The cover image on Paprocki's book is an apt one. Paprocki uses carpentry images throughout his entire book as an analogy for teaching CCD. For example, sockets come in different sizes, and you need to use the right-sized wrench. In the same way, he says that one should consider the age group when coming up with a lesson plan. It wouldn't be a good fit to teach high schoolers like they were in 2nd grade.
Paprocki's book approaches the teaching of CCD in this manner. It is a very readable book and offers some good practical advice. I also very much enjoyed the various anecdotes sprinkled throughout.
The book is primarily geared towards new catechists/teachers, so more seasoned teachers may not find the book as helpful. Still, I would say that even these teachers can learn a thing or two here. What I found helpful about the book is that it gave me a number of points to consider when approaching CCD, to assess what I can do differently in my teaching. I felt, in my first year of teaching CCD, that I constantly had to re-evaluate and re-assess how my classes went and to think about how I can improve.
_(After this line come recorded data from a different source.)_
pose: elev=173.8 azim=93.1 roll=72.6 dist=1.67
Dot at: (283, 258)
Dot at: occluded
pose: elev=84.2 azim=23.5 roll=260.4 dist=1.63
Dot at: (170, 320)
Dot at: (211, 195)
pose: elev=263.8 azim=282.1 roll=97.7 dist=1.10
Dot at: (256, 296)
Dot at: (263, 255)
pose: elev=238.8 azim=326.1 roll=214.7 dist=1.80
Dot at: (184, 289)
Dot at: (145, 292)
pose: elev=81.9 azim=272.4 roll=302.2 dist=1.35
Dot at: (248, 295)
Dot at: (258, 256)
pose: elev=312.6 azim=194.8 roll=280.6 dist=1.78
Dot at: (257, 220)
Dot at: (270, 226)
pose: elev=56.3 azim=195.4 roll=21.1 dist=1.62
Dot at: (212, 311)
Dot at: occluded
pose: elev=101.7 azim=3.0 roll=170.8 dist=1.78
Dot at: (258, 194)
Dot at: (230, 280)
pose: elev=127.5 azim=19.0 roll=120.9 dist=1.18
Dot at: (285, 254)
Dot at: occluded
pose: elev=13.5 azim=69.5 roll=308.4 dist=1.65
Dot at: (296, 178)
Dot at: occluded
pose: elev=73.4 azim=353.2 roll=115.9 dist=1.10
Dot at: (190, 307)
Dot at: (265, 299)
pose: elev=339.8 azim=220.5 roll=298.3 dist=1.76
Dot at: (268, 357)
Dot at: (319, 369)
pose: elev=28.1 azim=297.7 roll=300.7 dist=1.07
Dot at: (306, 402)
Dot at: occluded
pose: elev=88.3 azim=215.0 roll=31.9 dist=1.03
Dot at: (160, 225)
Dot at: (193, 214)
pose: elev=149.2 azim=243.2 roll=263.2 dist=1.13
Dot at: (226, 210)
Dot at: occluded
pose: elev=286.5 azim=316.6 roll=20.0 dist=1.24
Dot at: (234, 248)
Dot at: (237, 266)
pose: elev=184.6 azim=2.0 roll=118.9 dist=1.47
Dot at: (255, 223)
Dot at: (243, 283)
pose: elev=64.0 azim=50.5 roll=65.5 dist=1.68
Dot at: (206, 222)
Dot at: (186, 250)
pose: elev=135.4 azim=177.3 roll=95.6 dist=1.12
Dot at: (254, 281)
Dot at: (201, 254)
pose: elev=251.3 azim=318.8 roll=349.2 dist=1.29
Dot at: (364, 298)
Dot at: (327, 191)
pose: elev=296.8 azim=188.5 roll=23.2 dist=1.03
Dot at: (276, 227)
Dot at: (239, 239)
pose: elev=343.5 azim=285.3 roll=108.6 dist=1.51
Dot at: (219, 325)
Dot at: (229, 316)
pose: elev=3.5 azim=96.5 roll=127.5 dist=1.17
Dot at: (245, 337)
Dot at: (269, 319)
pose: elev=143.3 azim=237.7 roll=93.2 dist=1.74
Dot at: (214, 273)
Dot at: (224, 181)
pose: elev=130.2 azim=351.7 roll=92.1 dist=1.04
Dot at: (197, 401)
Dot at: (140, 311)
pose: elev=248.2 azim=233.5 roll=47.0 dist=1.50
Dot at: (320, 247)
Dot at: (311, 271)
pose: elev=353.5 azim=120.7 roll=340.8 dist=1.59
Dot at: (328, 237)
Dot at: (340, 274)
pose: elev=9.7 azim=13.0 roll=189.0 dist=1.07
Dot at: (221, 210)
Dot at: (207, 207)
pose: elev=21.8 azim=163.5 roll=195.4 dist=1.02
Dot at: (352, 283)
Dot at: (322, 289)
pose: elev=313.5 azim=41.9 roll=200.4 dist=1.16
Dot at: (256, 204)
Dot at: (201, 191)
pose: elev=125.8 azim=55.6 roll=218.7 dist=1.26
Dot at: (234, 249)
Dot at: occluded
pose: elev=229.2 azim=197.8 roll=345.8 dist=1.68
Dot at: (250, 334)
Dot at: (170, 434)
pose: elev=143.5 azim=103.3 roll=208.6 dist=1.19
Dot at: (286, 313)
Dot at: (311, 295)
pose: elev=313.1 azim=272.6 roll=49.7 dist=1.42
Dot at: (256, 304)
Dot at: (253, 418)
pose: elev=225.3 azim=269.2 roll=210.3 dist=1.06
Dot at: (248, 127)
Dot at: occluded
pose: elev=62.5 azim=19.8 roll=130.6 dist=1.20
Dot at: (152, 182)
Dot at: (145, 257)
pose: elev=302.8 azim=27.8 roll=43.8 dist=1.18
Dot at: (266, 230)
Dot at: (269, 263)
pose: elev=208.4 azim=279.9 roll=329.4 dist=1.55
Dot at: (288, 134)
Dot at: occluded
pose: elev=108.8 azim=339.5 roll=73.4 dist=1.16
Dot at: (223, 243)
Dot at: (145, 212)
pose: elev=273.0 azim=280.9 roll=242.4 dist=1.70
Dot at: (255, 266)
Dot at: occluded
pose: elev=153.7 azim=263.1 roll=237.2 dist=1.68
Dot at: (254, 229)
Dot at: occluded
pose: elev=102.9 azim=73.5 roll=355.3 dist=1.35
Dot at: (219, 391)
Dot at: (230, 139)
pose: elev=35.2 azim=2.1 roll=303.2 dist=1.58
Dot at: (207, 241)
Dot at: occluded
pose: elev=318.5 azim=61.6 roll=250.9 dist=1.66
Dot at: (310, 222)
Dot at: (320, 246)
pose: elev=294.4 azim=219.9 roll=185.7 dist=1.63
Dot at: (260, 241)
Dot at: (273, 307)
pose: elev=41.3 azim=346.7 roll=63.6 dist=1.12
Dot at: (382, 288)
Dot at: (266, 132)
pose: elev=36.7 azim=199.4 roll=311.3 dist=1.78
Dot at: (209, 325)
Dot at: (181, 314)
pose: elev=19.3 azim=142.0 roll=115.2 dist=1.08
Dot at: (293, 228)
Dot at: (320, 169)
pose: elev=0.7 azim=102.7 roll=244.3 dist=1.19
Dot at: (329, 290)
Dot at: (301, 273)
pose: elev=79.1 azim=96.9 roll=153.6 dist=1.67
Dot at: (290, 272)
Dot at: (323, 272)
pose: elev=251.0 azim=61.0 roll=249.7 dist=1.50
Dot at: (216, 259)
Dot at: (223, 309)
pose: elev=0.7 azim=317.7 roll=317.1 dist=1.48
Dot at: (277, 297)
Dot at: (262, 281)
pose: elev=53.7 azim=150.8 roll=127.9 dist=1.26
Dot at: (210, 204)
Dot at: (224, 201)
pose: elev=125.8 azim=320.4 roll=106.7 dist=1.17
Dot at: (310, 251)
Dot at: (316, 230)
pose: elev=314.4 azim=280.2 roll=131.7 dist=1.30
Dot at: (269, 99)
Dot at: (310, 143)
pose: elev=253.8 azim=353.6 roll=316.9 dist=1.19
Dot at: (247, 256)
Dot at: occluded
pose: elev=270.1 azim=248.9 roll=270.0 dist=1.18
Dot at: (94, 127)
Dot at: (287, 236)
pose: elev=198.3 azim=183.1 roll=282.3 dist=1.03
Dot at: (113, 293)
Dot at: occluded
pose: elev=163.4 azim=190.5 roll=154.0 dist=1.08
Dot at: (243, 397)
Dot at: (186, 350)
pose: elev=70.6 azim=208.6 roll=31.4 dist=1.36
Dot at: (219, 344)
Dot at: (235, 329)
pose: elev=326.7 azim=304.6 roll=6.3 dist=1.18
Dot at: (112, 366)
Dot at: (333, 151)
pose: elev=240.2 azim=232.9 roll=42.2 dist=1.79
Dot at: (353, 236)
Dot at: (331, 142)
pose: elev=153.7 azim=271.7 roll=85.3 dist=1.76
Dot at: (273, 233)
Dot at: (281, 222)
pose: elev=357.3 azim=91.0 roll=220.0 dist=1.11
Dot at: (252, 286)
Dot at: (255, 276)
Paprocki's book certainly offered some practical tools that I felt were helpful for me.
Tools, however, are only as helpful as the one who knows how to use them. Every catechist is different, so some tools that may be helpful for some may be completely unhelpful to another. In order to be a successful teacher in general, though, you must necessarily have a level of self-knowledge, to weigh in one's gifts/talents and one's weaknesses. Without that knowledge, you might end up using a square wrench for a round socket without realizing it.
So, I think it is safe to say that some may find this book really helpful and some not so helpful. By no means is it a strictly academic work that provides an in-depth analysis in pedagogy. If you are a young CCD teacher looking for some tips, I think this would be a very helpful resource for you.